A pesquisa, desenvolvida pelo departamento de Ciência e Tecnologia de Alimentos da UFSC, revelou que os níveis de cocaína e benzoilecgonina (subproduto da droga) na lagoa são “surpreendentes, mas esperados”, segundo a professora Silvani Verruck, uma das responsáveis pelo estudo. “Essas substâncias são liberadas pelos humanos na urina e fezes e acabam chegando aos corpos d’água”, explicou. A metodologia utilizada foi semelhante à de um estudo anterior que detectou cocaína em tubarões na Bacia de Santos.
Além da cocaína, foram encontrados altos índices de cafeína, ciprofloxacina (antibiótico), clindamicina e diclofenaco, substâncias que preocupam os pesquisadores devido ao seu potencial de afetar a fauna e a flora local. “Os antibióticos, por exemplo, são bastante resistentes e podem impactar peixes, siris e outros organismos aquáticos”, destacou Verruck.
Impactos no meio ambiente e na saúde
A Lagoa da Conceição, localizada na região leste da capital catarinense, já foi palco de um desastre ambiental em 2021, quando uma lagoa artificial de infiltração rompeu. Agora, a presença de contaminantes emergentes reforça a preocupação com a qualidade da água e a eficiência do sistema de saneamento. “Isso é um indicativo de que o sistema de tratamento de esgoto é ineficiente”, afirmou o ambientalista e professor da UFSC Paulo Horta.
Apesar dos riscos ambientais, o estudo não identificou perigos imediatos para o consumo de pescado da região. No entanto, os pesquisadores recomendam monitoramento contínuo para garantir a segurança. Em relação à balneabilidade, os contaminantes encontrados não são considerados nos critérios de avaliação do Instituto do Meio Ambiente (IMA), que analisa a concentração de coliformes fecais. Na última avaliação, dois dos nove pontos monitorados estavam impróprios para banho.
Soluções em desenvolvimento
Paralelamente à pesquisa, a equipe da UFSC desenvolveu o sistema REACQUA, uma tecnologia de destilação de água baseada em energia solar que se mostrou eficiente na remoção dos contaminantes. “Conseguimos resultados promissores, mas ainda estamos otimizando o processo para torná-lo mais rápido e aplicável em larga escala”, explicou Silvani Verruck.
Posicionamento das autoridades
Procurada, a Secretaria do Meio Ambiente e Desenvolvimento Sustentável de Florianópolis afirmou que irá analisar os dados do estudo e adotar as providências necessárias em diálogo com os órgãos responsáveis pelo saneamento.
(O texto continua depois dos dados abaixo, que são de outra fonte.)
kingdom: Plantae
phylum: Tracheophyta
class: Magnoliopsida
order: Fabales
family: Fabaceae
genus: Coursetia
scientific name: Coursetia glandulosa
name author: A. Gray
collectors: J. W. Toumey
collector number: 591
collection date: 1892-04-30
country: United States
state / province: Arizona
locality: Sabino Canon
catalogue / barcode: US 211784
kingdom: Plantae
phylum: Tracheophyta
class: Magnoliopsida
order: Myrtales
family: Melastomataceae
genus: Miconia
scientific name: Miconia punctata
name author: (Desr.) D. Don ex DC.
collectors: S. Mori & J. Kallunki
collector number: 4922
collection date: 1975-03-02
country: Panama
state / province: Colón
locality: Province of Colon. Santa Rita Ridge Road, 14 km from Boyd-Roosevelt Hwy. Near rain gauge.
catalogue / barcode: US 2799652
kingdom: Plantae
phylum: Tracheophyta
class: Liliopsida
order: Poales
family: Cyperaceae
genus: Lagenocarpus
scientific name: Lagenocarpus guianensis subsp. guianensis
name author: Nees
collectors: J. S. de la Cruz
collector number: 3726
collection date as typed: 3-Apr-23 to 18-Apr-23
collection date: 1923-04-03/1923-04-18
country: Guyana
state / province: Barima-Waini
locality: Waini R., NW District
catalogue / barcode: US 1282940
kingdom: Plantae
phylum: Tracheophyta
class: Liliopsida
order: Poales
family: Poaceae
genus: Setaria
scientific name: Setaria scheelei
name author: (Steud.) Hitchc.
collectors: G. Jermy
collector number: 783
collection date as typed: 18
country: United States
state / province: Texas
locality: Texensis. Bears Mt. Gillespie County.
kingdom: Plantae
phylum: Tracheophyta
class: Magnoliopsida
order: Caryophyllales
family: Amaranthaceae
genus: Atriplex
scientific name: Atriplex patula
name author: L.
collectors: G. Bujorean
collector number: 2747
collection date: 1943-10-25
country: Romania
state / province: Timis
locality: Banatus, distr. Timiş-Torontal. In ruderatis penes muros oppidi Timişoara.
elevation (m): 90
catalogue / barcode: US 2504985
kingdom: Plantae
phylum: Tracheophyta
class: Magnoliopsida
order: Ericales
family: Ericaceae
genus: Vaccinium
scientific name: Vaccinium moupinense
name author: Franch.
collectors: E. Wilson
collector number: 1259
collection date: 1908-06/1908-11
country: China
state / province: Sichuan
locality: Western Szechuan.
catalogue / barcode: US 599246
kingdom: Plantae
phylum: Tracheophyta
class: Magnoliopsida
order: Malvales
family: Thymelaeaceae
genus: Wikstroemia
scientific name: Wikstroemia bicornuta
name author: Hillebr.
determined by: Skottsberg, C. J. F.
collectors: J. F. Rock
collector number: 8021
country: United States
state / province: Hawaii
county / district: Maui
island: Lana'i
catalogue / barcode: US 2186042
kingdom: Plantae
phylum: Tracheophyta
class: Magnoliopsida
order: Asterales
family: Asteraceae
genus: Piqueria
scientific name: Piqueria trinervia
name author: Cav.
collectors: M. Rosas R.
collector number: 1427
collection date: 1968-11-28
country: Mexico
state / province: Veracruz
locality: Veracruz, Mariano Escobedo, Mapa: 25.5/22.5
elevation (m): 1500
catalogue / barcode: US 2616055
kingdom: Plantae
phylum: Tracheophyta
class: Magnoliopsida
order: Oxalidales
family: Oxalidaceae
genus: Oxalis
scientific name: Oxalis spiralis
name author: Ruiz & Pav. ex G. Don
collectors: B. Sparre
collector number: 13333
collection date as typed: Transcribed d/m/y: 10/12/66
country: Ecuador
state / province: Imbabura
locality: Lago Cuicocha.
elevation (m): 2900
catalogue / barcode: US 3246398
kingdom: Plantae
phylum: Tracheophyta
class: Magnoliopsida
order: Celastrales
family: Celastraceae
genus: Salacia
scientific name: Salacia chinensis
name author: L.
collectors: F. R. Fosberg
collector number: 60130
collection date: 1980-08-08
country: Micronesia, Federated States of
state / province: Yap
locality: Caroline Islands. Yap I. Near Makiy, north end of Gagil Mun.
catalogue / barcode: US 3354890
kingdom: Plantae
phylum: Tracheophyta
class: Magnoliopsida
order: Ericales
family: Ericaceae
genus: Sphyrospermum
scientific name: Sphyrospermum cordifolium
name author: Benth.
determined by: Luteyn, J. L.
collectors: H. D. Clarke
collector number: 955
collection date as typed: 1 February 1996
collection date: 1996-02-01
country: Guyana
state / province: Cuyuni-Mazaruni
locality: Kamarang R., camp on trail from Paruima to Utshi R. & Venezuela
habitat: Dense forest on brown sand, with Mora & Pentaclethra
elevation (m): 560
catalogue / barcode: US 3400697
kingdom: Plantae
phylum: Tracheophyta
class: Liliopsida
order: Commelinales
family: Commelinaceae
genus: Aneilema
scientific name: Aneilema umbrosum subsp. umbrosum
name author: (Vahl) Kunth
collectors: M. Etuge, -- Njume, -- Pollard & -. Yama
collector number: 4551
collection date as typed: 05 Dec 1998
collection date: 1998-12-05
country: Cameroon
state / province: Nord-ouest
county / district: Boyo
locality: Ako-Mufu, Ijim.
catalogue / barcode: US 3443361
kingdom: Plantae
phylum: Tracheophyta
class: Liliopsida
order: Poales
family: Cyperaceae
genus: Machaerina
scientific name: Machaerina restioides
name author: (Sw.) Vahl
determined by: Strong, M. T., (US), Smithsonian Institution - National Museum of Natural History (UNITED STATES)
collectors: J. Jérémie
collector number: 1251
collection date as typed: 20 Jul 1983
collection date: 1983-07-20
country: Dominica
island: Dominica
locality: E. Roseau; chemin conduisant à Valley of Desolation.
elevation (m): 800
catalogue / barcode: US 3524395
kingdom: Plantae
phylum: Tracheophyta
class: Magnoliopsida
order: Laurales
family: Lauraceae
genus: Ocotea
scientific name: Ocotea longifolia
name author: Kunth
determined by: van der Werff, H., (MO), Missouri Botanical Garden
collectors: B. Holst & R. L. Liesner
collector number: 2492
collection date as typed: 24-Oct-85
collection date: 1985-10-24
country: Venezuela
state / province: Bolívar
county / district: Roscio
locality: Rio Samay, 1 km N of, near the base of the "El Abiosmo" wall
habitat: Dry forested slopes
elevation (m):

Já a Companhia Catarinense de Águas e Saneamento (Casan) negou relação entre os contaminantes encontrados e o efluente tratado pela empresa, destacando que monitora a qualidade da água desde o desastre de 2021.
O estudo, financiado pela Fundação de Amparo à Pesquisa, Tecnologia e Inovação de Santa Catarina (Fapesc), faz parte de um programa de recuperação ambiental proposto pela Casan após o rompimento da lagoa artificial. A expectativa é que os resultados completos sejam publicados ainda este ano na revista Science of the Total Environment.
Enquanto isso, a Lagoa da Conceição segue como um alerta para os impactos das atividades humanas sobre o meio ambiente, reforçando a necessidade de soluções sustentáveis e eficientes para a gestão de recursos hídricos.
Destaques:
- Cocaína, cafeína e medicamentos estão entre os 35 contaminantes encontrados.
- Sistema REACQUA, desenvolvido pela UFSC, mostra eficácia na remoção de substâncias.
- Autoridades prometem ações, mas desafios no saneamento persistem.